Problem to solve – Look through the lines below for the word "middle", and copy every line that has it.

Data items
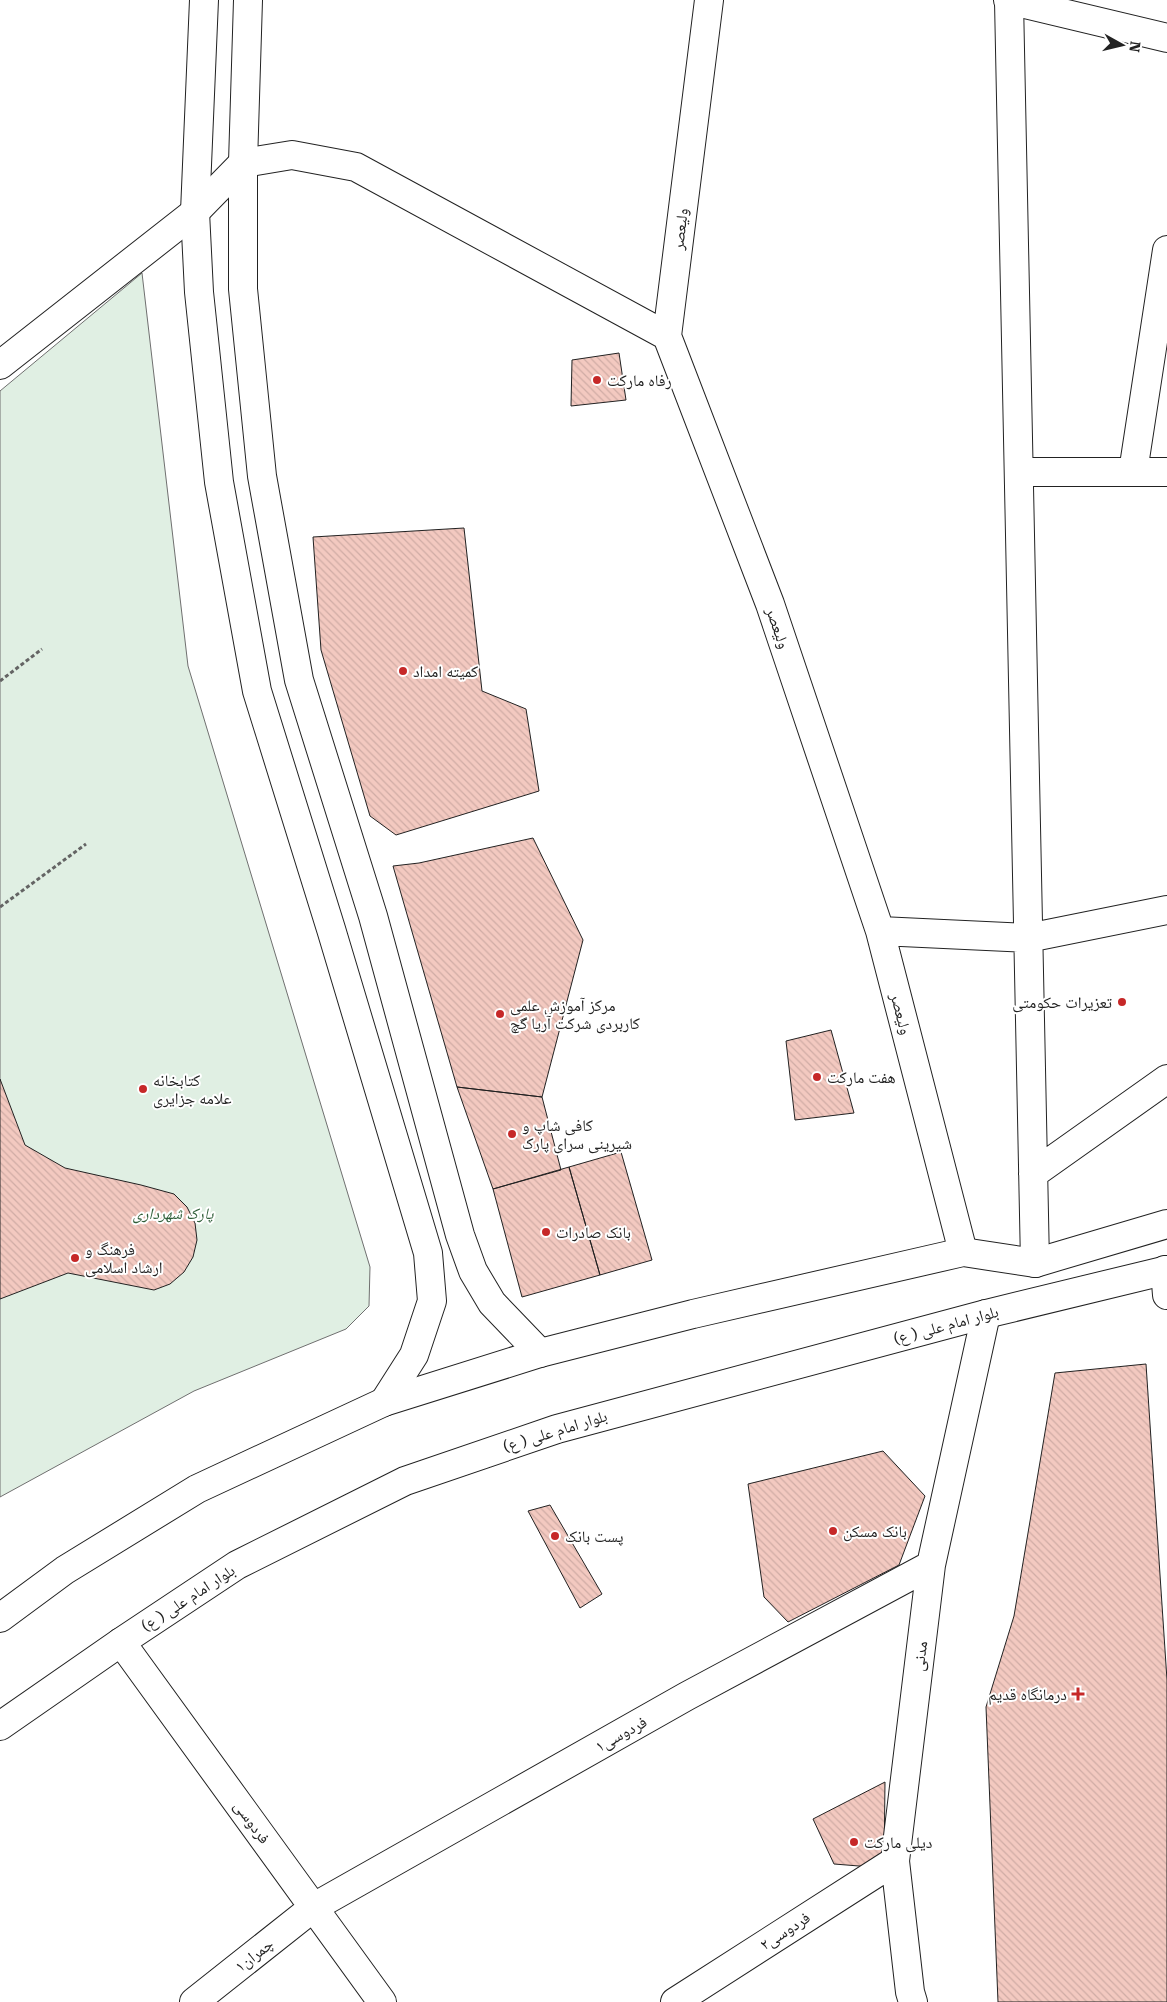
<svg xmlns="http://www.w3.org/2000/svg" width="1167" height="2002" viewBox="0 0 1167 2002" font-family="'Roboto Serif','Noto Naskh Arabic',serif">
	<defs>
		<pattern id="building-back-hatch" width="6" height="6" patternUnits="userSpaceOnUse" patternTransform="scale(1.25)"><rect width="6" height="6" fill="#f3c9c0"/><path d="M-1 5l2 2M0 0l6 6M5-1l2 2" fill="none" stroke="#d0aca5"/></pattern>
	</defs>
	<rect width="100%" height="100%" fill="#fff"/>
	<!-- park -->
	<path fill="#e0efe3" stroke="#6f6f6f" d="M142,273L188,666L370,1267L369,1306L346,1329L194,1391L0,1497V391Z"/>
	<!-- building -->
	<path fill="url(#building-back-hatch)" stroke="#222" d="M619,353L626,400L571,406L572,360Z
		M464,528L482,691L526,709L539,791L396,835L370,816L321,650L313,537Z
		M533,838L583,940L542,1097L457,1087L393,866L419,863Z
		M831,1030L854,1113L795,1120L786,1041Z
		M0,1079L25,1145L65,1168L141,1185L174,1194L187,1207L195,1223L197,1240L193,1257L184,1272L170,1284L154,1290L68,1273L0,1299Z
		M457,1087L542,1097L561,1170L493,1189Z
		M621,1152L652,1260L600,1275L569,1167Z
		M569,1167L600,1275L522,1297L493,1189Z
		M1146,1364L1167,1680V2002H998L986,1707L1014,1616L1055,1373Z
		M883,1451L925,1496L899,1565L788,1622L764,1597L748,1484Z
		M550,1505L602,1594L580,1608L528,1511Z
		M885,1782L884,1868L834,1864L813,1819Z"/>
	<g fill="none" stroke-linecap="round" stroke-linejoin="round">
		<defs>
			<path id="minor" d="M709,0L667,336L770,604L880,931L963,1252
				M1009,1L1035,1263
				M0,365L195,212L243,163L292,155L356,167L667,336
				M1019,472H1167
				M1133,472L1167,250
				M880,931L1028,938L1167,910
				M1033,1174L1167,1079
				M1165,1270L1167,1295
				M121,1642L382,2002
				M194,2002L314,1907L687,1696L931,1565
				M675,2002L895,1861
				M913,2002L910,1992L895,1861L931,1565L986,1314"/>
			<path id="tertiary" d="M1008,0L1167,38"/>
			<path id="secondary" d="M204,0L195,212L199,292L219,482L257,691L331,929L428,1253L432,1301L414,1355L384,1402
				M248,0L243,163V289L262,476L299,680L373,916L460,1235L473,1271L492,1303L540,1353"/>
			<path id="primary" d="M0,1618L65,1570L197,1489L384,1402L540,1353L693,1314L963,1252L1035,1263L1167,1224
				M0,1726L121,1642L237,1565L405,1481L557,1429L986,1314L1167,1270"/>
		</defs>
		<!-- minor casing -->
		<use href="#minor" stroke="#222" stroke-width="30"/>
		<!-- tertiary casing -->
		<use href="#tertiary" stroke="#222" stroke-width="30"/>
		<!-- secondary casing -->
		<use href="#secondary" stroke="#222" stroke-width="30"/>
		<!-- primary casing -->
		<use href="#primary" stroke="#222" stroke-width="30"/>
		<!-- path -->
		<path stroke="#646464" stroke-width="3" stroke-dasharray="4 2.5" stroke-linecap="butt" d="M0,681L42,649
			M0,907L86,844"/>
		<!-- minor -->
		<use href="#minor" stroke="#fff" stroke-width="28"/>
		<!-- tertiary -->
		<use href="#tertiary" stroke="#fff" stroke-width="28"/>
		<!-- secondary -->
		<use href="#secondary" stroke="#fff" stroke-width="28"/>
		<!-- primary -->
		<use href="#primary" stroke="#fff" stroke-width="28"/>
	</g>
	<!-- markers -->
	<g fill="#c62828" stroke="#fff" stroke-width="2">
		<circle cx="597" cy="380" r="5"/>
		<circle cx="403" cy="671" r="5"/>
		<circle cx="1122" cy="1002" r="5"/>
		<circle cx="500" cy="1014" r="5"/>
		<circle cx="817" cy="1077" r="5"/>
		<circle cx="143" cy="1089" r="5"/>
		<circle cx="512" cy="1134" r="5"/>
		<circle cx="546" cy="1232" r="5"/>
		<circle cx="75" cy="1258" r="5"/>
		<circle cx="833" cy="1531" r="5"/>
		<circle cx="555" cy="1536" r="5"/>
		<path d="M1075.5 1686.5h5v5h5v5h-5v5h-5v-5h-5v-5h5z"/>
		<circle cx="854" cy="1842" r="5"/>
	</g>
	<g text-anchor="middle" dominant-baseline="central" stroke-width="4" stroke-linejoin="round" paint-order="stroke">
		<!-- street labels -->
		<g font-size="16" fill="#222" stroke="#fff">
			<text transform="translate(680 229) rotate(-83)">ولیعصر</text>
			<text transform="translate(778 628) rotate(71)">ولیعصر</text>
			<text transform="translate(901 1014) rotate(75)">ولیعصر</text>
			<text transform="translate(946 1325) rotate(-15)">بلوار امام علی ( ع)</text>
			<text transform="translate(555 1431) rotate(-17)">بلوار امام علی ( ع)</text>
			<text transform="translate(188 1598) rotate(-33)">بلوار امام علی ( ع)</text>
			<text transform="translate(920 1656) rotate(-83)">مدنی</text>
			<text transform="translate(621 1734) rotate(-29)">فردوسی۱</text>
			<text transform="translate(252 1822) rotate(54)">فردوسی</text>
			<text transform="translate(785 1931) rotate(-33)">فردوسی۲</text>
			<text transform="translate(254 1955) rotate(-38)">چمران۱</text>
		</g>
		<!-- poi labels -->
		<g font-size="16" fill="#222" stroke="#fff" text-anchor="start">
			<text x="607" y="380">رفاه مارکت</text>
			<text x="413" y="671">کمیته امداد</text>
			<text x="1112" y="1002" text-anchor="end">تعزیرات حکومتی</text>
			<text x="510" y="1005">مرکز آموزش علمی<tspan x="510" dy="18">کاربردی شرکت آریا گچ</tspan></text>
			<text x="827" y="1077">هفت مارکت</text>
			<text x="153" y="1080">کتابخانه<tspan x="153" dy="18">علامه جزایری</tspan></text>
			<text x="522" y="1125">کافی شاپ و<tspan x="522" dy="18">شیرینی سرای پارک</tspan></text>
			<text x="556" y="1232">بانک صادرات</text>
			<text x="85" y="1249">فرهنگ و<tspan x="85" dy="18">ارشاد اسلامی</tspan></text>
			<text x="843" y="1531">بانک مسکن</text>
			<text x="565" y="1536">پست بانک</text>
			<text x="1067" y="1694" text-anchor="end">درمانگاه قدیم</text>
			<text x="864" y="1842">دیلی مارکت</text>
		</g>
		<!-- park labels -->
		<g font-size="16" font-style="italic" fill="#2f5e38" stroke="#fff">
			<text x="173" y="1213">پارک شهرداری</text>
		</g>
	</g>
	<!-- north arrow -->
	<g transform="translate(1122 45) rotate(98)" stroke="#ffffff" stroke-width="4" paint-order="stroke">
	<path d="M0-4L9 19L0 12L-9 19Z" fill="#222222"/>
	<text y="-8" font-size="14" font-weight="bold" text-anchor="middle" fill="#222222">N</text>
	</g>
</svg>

Answer –
	<g text-anchor="middle" dominant-baseline="central" stroke-width="4" stroke-linejoin="round" paint-order="stroke">
	<text y="-8" font-size="14" font-weight="bold" text-anchor="middle" fill="#222222">N</text>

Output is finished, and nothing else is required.